Sur le plan économique, le gouvernement socialiste peut se targuer d’avoir réussi les rééquilibres structurels et réduit les déficits budgétaires.
Sur le plan des libertés et de la démocratie, les projets du Code de la famille ont été initiés avec M. El Youssoufi, la liberté de la presse, malgré quelques couacs, s’est considérablement améliorée ; la rentrée de feu Serfaty, la libération de M. Yacine sont à mettre au crédit de ce premier gouvernement d’alternance.
C’est la démonstration qu’un gouvernement politique responsable est capable de réaliser des avancées sociales importantes.

Et aujourd’hui ?

Aujourd’hui, le gouvernement est moins politique.
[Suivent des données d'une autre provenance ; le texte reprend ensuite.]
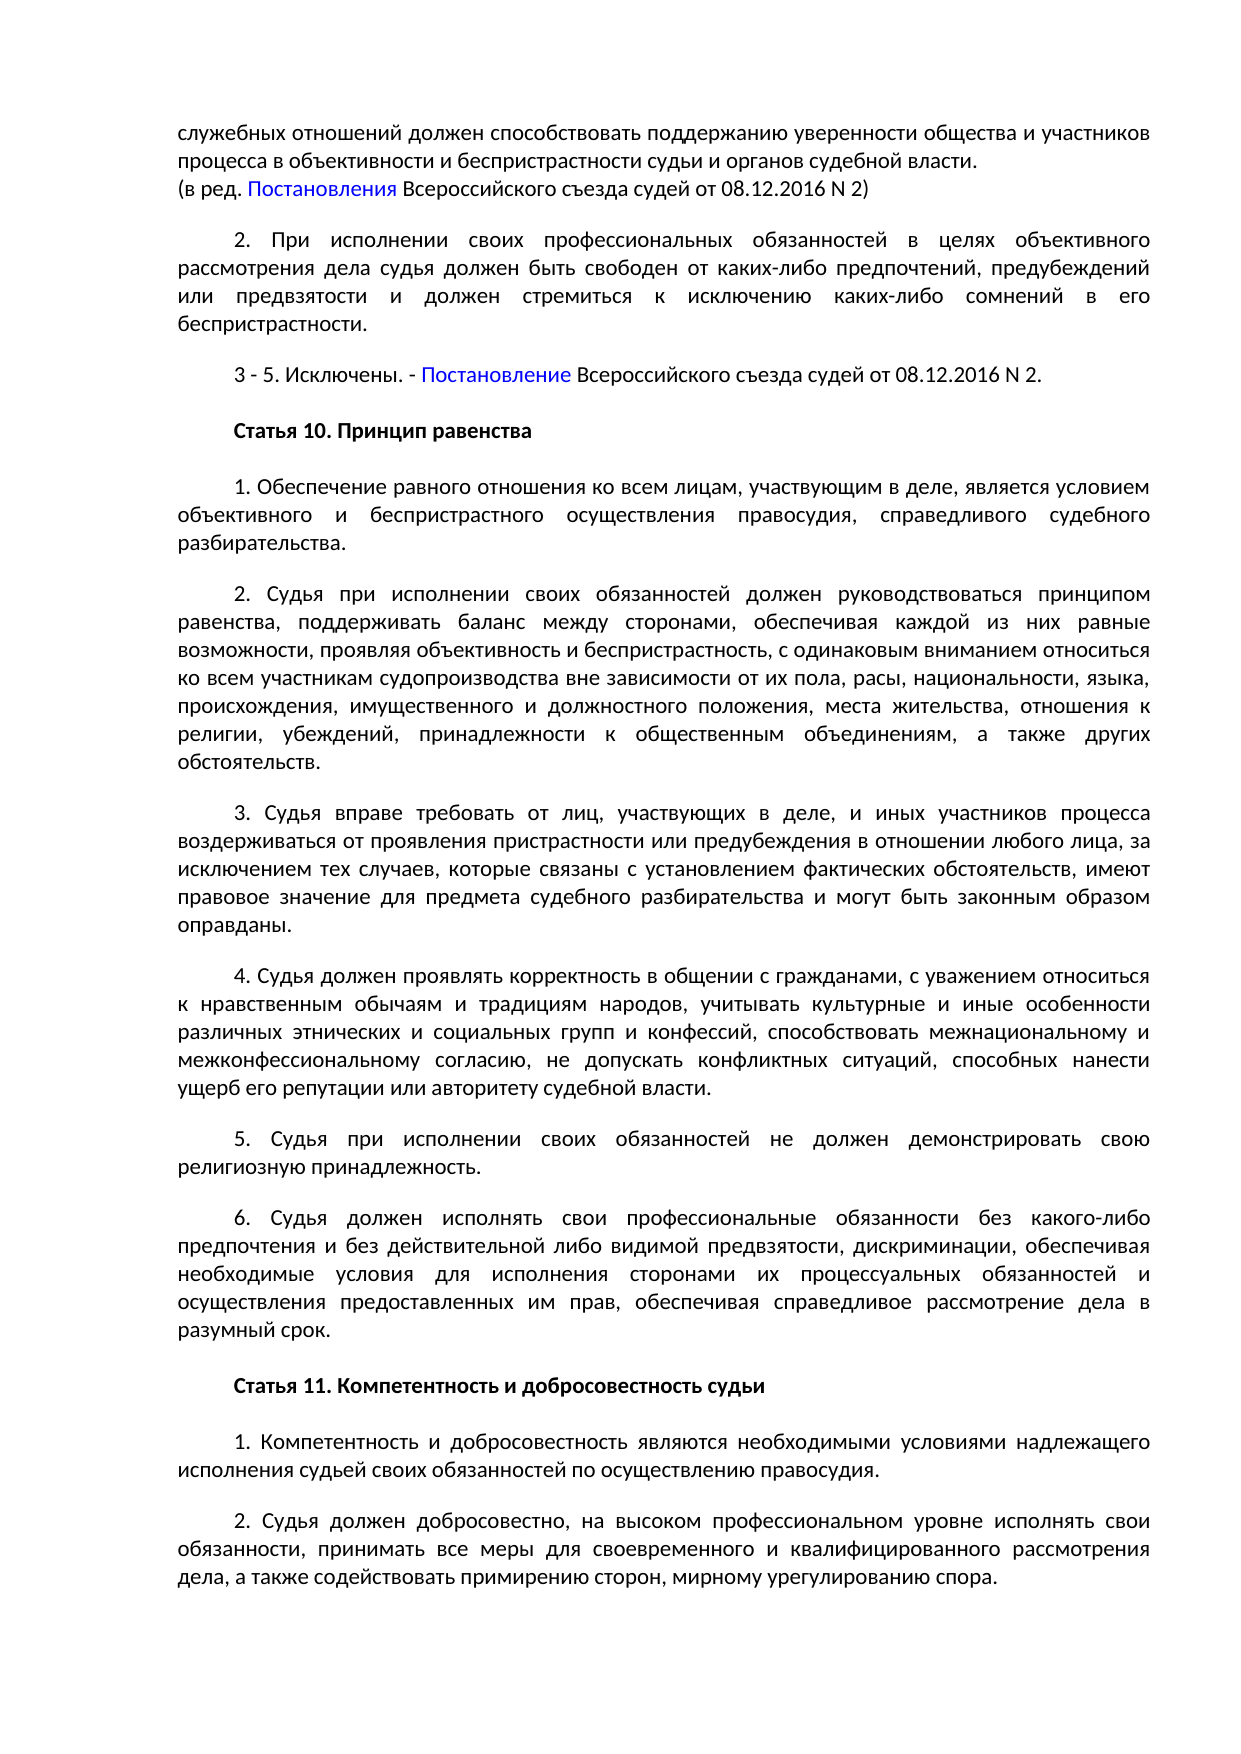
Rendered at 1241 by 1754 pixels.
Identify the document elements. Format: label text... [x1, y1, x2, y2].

text 2. При исполнении своих профессиональных обязанностей в целях объективного рассмотрения дела судья должен быть свободен от каких-либо предпочтений, предубеждений или предвзятости и должен стремиться к исключению каких-либо сомнений в его беспристрастности. [177, 225, 1152, 337]
title Статья 10. Принцип равенства [177, 416, 1152, 444]
text 1. Обеспечение равного отношения ко всем лицам, участвующим в деле, является условием объективного и беспристрастного осуществления правосудия, справедливого судебного разбирательства. [177, 472, 1152, 556]
text 3 - 5. Исключены. - Постановление Всероссийского съезда судей от 08.12.2016 N 2. [177, 360, 1152, 388]
text 5. Судья при исполнении своих обязанностей не должен демонстрировать свою религиозную принадлежность. [177, 1124, 1152, 1180]
text (в ред. Постановления Всероссийского съезда судей от 08.12.2016 N 2) [177, 174, 1152, 202]
text 4. Судья должен проявлять корректность в общении с гражданами, с уважением относиться к нравственным обычаям и традициям народов, учитывать культурные и иные особенности различных этнических и социальных групп и конфессий, способствовать межнациональному и межконфессиональному согласию, не допускать конфликтных ситуаций, способных нанести ущерб его репутации или авторитету судебной власти. [177, 961, 1152, 1101]
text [177, 118, 1152, 174]
title Статья 11. Компетентность и добросовестность судьи [177, 1371, 1152, 1399]
text 3. Судья вправе требовать от лиц, участвующих в деле, и иных участников процесса воздерживаться от проявления пристрастности или предубеждения в отношении любого лица, за исключением тех случаев, которые связаны с установлением фактических обстоятельств, имеют правовое значение для предмета судебного разбирательства и могут быть законным образом оправданы. [177, 798, 1152, 938]
text 1. Компетентность и добросовестность являются необходимыми условиями надлежащего исполнения судьей своих обязанностей по осуществлению правосудия. [177, 1427, 1152, 1483]
text 6. Судья должен исполнять свои профессиональные обязанности без какого-либо предпочтения и без действительной либо видимой предвзятости, дискриминации, обеспечивая необходимые условия для исполнения сторонами их процессуальных обязанностей и осуществления предоставленных им прав, обеспечивая справедливое рассмотрение дела в разумный срок. [177, 1203, 1152, 1343]
text 2. Судья при исполнении своих обязанностей должен руководствоваться принципом равенства, поддерживать баланс между сторонами, обеспечивая каждой из них равные возможности, проявляя объективность и беспристрастность, с одинаковым вниманием относиться ко всем участникам судопроизводства вне зависимости от их пола, расы, национальности, языка, происхождения, имущественного и должностного положения, места жительства, отношения к религии, убеждений, принадлежности к общественным объединениям, а также других обстоятельств. [177, 579, 1152, 775]
text 2. Судья должен добросовестно, на высоком профессиональном уровне исполнять свои обязанности, принимать все меры для своевременного и квалифицированного рассмотрения дела, а также содействовать примирению сторон, мирному урегулированию спора. [177, 1506, 1152, 1590]
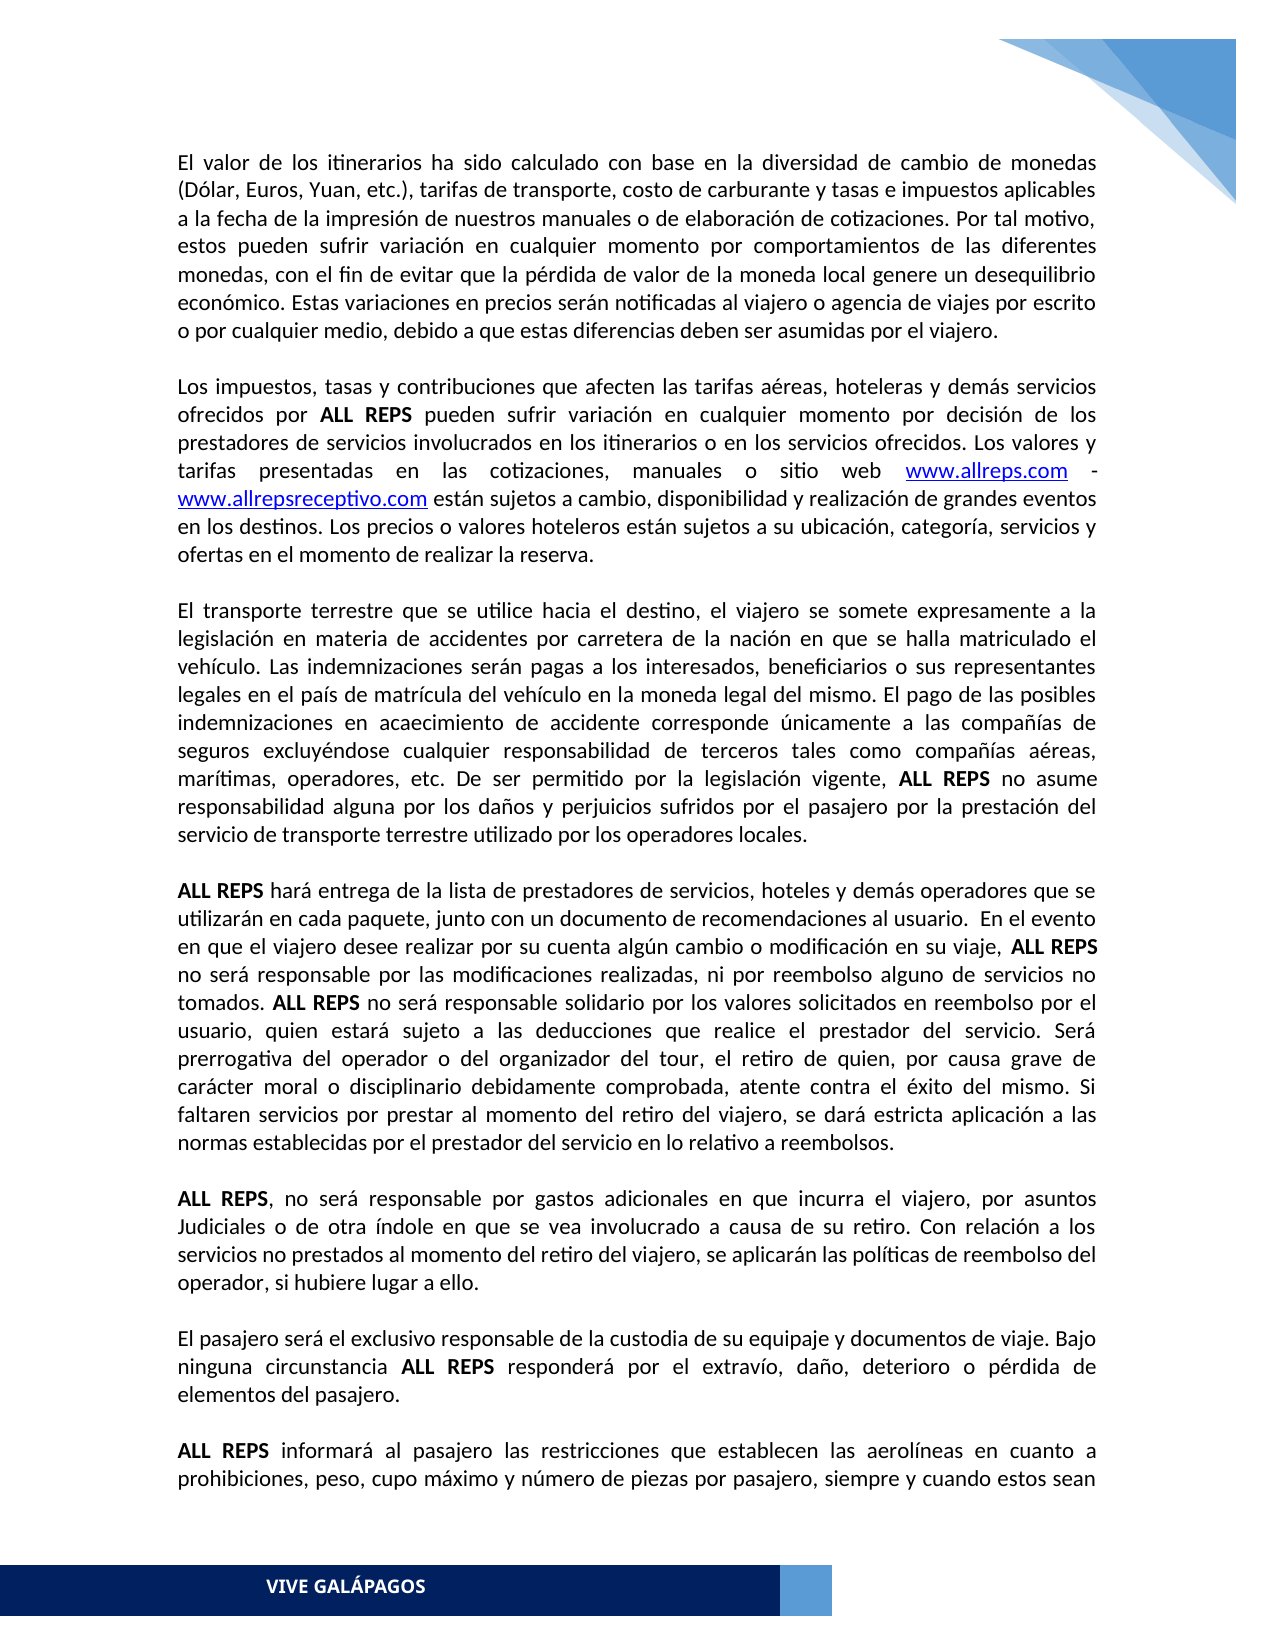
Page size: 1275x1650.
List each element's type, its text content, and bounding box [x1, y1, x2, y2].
Le Premier ministre n’est pas très visible et les partis  politiques sont réduits à leur lutte d’influence.
Le gouvernement actuel est issu de 70% d’abstentions exprimées lors des élections législatives de 2007, de l’absence d’un véritable premier parti (peu de différence entre le premier, qui représente 5% et le cinquième avec 3,5%), de l’incapacité du Premier ministre de négocier un accord entre les partis devant constituer la majorité, et de l’incapacité des partis de contenir l’ambition de leurs éléphants ou de mettre en avant leurs jeunes loups.
La faute vous incombe à vous qui avez boudé les urnes et qui n’avez pas élu un parti fort.  Alors les technocrates sont de retour.
Mais la crise aussi est de retour, peut-être plus sévère encore avec en filigrane, le repli des investissements en raison de la crise européenne, de la crise financière des pays du Golfe ; le renchérissement du prix des matières premières et les menaces inflationnistes.
Pour 2012, les défis à relever vont être plus importants.  Le pays doit sortir de la crise sans sacrifier les intérêts de la  population et sans rompre les équilibres financiers.
Seule une équipe gouvernementale cohérente, réduite, efficace, capable d’afficher une coordination réfléchie entre ses différents départements et ses différents plans peut relever les défis : conserver  l’acquis des dix dernières années de croissance économique soutenue et contenir l’inflation ; prendre par les cornes les problèmes d’enseignement et de santé ; mettre en œuvre des réformes structurelles importantes : chantier de la Caisse  de compensation et celui de la retraite; trouver des solutions au chômage des jeunes ; réduire la pauvreté ; développer la classe moyenne ; réduire les déséquilibres régionaux ; réformer la justice, moraliser la vie publique et lutter efficacement contre la corruption.

 Conclusion

La démocratie se mérite. Le peuple marocain entier doit se mobiliser, afficher sa maturité politique et exprimer ses choix lors des manifestations électorales.
Les élites ont un rôle primordial ; elles doivent encadrer les masses.  Les élites instruites sont les mieux placées pour orienter les choix vers la solution viable, moderne et consacrant le bonheur des populations.
Le socialisme tel que défendu par l’Union socialiste des forces populaires est encore aujourd’hui la voie pour le pays, et le retour des restrictions budgétaires, du renchérissement du prix des matières premières, des tendances inflationnistes,vont encore plus imposer la protection des employés des petites et moyennes entreprises et des populations.